TEXTAUSZUG
______
# Biete mal was nicht technisches - Vertrieb/Marketing



## JoergH (9 November 2010)

Hallo zusammen,

da wir freie Kapazitäten haben, suchen wir noch Aufträge (wen wundert das in der heutigen Zeit)! 

Schwerpunkt: Steuerungs-/Automatisierungstechnik, IBV, AutoID und alles was sonst noch technisch Spaß macht.

Wir sind im Bereich Neukundengewinnung, regionaler Vertrieb und Marketing in NRW/BeNeLux tätig (Nähe Düsseldorf).

Falls jemand also Interesse haben sollte, gerne anrufen: 02151-5303531 oder hier mehr http://www.salesgroup21.com

Gruß
Jörg

P.S. Schönen Abend noch und bis morgen :-D


----------



## Lipperlandstern (9 November 2010)

Was sucht ihr jetzt genau ? Aufträge um diese an an Freiberufler etc. zu Vermitteln oder Freiberufler um Aufträge abzuarbeiten ?


----------



## IBFS (9 November 2010)
______
VORLIEGENDE DATEN
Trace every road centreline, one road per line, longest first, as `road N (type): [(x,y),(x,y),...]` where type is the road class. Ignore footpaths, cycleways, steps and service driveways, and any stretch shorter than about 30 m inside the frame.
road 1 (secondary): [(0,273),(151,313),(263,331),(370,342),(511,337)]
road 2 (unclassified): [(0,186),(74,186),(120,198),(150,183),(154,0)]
______
AUFGABEN
- a) Schreiben Sie aus dem Forenthread eine Passage wortgetreu ab: Setzen Sie bei den Worten „## Lipperlandstern (9“ ein und enden Sie nach „Aufträge abzuarbeiten ?“.
- b) In welcher Region ist das Unternehmen laut dem Forenthread in Neukundengewinnung, Vertrieb und Marketing tätig?
Die Auflistung ist eigenständiges Material und gehört nicht zum Forenthread.

LÖSUNGEN
- a)
## Lipperlandstern (9 November 2010)

Was sucht ihr jetzt genau ? Aufträge um diese an an Freiberufler etc. zu Vermitteln oder Freiberufler um Aufträge abzuarbeiten ?

- b) In NRW/BeNeLux, in der Nähe von Düsseldorf.